Briefe und Urkunden sind nicht nur für die Erbenermittlung von Bedeutung, sie sind auch Dokumente deutscher Geschichte. Wie sehr die Menschen unter den Bedingungen während des zweiten Weltkrieges gelitten haben, kann man in vielen Büchern nachlesen, aber die beinahe siebzig Jahre nach Kriegsende in einer Schublade aufbewahrten Briefe des Verlobten sind Realität, und in Verbindung mit den Durchschriften zweier Schreiben an das Deutsche Rote Kreuz und den Kameradschaftsdienst des Großdeutschen Rundfunks geben sie Einblick in ein echtes Schicksal.

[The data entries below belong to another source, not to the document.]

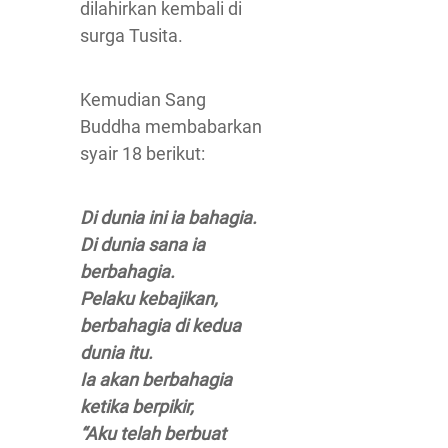
dilahirkan kembali di
surga Tusita.
Kemudian Sang
Buddha membabarkan
syair 18 berikut:
Di dunia ini ia bahagia.
Di dunia sana ia
berbahagia.
Pelaku kebajikan,
berbahagia di kedua
dunia itu.
Ia akan berbahagia
ketika berpikir,
“Aku telah berbuat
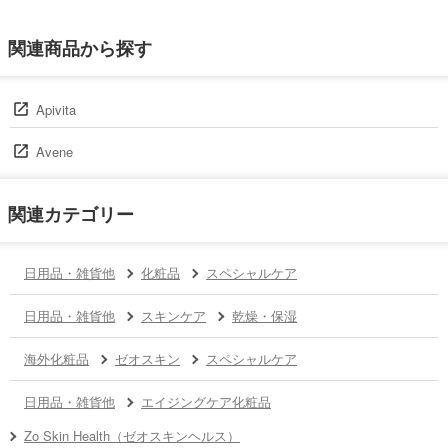
関連商品から探す
Apivita
Avene
関連カテゴリー
日用品・雑貨他
化粧品
スペシャルケア
日用品・雑貨他
スキンケア
乾燥・保湿
海外化粧品
ゼオスキン
スペシャルケア
日用品・雑貨他
エイジングケア化粧品
Zo Skin Health（ゼオスキンヘルス）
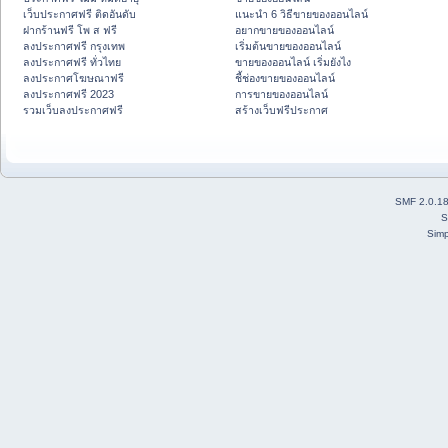
เว็บประกาศฟรี ติดอันดับ
แนะนำ 6 วิธีขายของออนไลน์
ฝากร้านฟรี โพ ส ฟรี
อยากขายของออนไลน์
ลงประกาศฟรี กรุงเทพ
เริ่มต้นขายของออนไลน์
ลงประกาศฟรี ทั่วไทย
ขายของออนไลน์ เริ่มยังไง
ลงประกาศโฆษณาฟรี
ชี้ช่องขายของออนไลน์
ลงประกาศฟรี 2023
การขายของออนไลน์
รวมเว็บลงประกาศฟรี
สร้างเว็บฟรีประกาศ
SMF 2.0.1
S
Simp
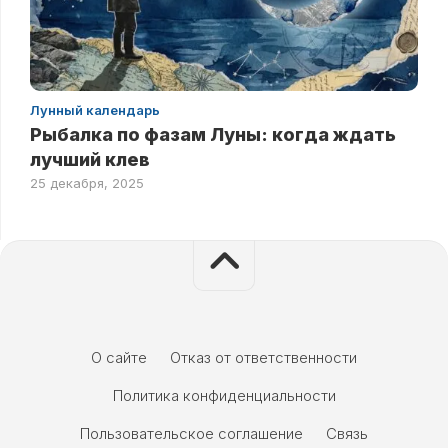
Лунный календарь
Рыбалка по фазам Луны: когда ждать
лучший клев
25 декабря, 2025
О сайте
Отказ от ответственности
Политика конфиденциальности
Пользовательское соглашение
Связь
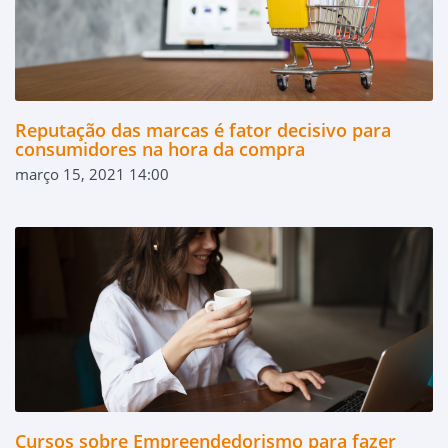
Reputação das marcas é fator decisivo para
consumidores na hora da compra
março 15, 2021 14:00
Cursos sobre Empreendedorismo para fazer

Heinz war vierundzwanzig Jahre alt, als er am 31.07.1943 im Wartesaal des Bahnhofs Leipzig die erste Postkarte an seine Verlobte Lisa geschrieben hat. Die Briefe, die Heinz während der nächsten neun Monate schrieb, füllen einen Leitzordner. In seiner gleichmäßigen Handschrift berichtet er zunächst aus Wien, später aus Jever von seinem beschwerlichen Alltag als Soldat. Zugleich spricht aus seinen Worten die tiefe Liebe zu seiner Verlobten, die Hoffnung auf ein baldiges Wiedersehen und die Angst vor dem Tod. Alle zwei, drei Tage hat Heinz an seine Verlobte geschrieben, zuletzt am 19.04.1944. Seit dem 23.04.1944 wird Heinz, der Flieger war, vermisst. Lisas Bemühungen, das Schicksal ihres Verlobten aufzuklären, blieben erfolglos. Das erste Mal hat sich Lisa am 11.05.1944 beim Deutschen Roten Kreuz erkundigt. Dann hat sie sich über eineinhalb Jahre in Geduld gefasst, ehe sie ein zweites Mal nachgefragt hat. Ihre Pläne, ihr Leben gemeinsam zu verbringen, konnten Lisa und Heinz nicht verwirklichen. Lisa ist als alte Frau gestorben. Sie hat nie geheiratet.